In 1817 Davison was presented by Lord Liverpool to the vicarage of Sutterton, near Boston, Lincolnshire. Subsequent preferment was to the rectory of Washington, Durham, in 1818, and in 1826 to that of Upton-upon-Severn. For a few years he held the prebend of Sneating in St Paul's Cathedral, and in 1826, on the recommendation of Lord Liverpool, he was made a prebendary of Worcester Cathedral.

Davison died 6 May 1834 at Cheltenham, where he had gone for his health. He was buried in the chancel of Worcester Cathedral.

==Views==
In relation to the Oriel Noetics, Davison wrote in support of Edward Copleston's campaign for reform of Oxford teaching, but stood on the conservative side of the group. With Edward Hawkins he was chary of the liberal stance of some Noetics, in particular Richard Whately and Thomas Arnold; but (unlike Hawkins) he was sympathetic to the early moves of John Keble and the Tractarians of the "Oxford Movement". Along with Copleston he contributed to the "liberal Tory" strand of the debate on the poor laws. Davidson, with Coplestone and Whately, formed a group in the Noetics of political economists in the sense of Robert Malthus.

==Works==
In theology Davison was a conservative. Finding radical and views on political questions in his parish, he opposed them in a tract, Dialogue between a Christian and a Reformer.

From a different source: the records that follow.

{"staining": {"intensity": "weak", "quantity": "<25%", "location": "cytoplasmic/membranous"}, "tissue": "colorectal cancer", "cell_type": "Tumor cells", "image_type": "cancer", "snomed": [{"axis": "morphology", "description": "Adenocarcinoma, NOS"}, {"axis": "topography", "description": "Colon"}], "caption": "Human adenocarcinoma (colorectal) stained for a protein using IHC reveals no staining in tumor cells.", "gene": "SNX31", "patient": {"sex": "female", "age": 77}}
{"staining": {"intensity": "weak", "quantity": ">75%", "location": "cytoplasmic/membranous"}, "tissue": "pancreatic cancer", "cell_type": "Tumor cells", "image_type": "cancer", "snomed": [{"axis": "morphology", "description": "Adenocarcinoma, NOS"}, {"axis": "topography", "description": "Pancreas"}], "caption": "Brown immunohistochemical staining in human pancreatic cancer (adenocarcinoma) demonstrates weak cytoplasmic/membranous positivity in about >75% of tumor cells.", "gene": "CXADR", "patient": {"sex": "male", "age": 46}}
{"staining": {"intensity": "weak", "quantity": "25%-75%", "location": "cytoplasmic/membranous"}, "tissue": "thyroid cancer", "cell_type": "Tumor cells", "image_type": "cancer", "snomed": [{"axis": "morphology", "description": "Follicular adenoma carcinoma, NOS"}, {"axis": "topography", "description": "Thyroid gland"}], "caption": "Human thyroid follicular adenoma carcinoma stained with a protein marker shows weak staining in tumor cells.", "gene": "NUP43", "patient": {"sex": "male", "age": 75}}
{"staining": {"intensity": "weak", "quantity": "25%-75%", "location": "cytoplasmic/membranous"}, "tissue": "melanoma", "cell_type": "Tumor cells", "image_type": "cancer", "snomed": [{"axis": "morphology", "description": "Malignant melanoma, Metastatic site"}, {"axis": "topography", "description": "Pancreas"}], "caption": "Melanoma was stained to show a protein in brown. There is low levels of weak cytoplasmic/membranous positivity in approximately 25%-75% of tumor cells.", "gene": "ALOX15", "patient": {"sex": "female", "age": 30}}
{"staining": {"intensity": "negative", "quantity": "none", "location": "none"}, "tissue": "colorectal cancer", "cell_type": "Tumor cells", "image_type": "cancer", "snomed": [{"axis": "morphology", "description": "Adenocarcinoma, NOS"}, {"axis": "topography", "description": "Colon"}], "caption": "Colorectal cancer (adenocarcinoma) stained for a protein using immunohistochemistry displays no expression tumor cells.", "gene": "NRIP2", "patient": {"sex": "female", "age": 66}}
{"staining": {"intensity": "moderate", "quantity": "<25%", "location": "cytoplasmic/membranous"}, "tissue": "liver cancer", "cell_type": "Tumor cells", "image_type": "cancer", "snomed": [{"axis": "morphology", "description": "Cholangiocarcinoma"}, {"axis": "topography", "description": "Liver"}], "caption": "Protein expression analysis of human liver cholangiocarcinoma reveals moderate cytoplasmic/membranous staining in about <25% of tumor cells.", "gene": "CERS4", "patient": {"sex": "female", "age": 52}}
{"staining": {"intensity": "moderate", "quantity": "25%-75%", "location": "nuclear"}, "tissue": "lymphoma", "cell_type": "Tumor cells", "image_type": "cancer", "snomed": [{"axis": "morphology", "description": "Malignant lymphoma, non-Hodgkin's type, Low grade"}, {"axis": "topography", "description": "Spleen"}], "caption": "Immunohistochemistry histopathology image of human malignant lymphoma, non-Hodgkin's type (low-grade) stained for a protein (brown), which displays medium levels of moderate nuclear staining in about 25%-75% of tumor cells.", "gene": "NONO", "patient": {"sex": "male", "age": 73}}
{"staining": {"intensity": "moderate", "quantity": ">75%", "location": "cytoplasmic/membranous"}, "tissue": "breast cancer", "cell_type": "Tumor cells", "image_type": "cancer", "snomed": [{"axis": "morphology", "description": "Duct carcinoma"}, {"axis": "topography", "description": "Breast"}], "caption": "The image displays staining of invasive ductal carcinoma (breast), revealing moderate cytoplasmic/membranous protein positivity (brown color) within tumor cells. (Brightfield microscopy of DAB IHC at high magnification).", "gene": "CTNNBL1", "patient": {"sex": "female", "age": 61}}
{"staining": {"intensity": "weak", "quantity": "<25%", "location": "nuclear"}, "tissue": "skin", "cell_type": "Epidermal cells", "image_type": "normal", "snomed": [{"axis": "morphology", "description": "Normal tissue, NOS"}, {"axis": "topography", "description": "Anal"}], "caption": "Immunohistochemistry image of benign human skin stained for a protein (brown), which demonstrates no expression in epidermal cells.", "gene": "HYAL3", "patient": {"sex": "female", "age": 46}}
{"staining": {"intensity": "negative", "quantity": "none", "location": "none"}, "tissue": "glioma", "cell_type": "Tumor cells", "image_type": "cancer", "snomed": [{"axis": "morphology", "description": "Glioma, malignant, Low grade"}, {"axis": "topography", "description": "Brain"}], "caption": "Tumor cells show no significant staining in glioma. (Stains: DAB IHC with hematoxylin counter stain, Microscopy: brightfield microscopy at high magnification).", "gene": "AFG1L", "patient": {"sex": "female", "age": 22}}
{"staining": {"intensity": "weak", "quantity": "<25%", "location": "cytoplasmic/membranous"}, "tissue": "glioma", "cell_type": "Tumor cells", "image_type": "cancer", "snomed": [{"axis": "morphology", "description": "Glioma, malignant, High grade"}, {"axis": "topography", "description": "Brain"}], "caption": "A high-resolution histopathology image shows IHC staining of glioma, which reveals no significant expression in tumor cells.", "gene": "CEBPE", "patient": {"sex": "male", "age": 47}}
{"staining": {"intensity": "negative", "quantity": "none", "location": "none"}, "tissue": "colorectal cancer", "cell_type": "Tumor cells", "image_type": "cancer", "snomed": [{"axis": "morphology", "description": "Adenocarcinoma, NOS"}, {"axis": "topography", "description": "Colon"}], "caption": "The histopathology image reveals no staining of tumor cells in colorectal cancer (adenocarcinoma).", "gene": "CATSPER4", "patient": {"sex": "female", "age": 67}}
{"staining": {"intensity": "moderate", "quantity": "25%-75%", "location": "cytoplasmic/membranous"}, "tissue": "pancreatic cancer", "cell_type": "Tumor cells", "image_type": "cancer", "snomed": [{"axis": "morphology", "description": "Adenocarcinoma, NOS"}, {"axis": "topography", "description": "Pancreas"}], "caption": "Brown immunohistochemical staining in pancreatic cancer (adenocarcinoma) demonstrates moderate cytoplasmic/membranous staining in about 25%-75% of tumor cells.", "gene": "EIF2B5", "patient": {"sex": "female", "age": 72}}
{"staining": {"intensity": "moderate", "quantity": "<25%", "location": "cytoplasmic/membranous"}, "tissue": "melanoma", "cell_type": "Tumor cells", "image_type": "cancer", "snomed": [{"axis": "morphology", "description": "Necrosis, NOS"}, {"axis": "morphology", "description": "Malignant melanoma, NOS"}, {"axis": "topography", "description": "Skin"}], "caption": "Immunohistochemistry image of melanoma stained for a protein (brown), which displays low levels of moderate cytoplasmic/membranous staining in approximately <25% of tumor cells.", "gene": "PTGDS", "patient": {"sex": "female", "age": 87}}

Davison's major work was his Warburtonian lectures on prophecy, published as Discourses on Prophecy, in which are considered its Structure, Use, and Inspiration. It stressed to the moral element, and the progressive character of prophetic revelations. An Inquiry into the Origin and Intent of Primitive Sacrifice, and the Scripture Evidence respecting it; with observations on the opinions of Spencer, Bishop Warburton, Archbishop Magee, and other writers on the same subject. And some reflections on the Unitarian Controversy (1825) had this commentary from the writer of the preface to Davison's Remains and Occasional Publications: "...sacrifices, eucharistical and penitentiary, might be, and probably were, of human origin, though presently sanctioned by divine approbation; but that the idea of expiatory sacrifice was clearly supernatural".

Davison was an occasional contributor to the Quarterly Review. Another of his publications was Considerations on the Poor Laws. He maintained that the law according relief to able-bodied poor should be gradually repealed. He felt that changes in law might become detrimental to the poor if too rapidly introduced. His proposal was that the law should cease to be operative in ten years, and that then a voluntary contribution should be made for cases of great need. Some Points on the Question of the Silk Trade stated, in a letter to George Canning, took a similar line, prompted by the collapse of the silk English industry. He also published sermons preached on public occasions.

Davison used the pseudonym "Phileleutheros Orielensis" in commenting on the Elements of General Knowledge (1802) of Henry Kett.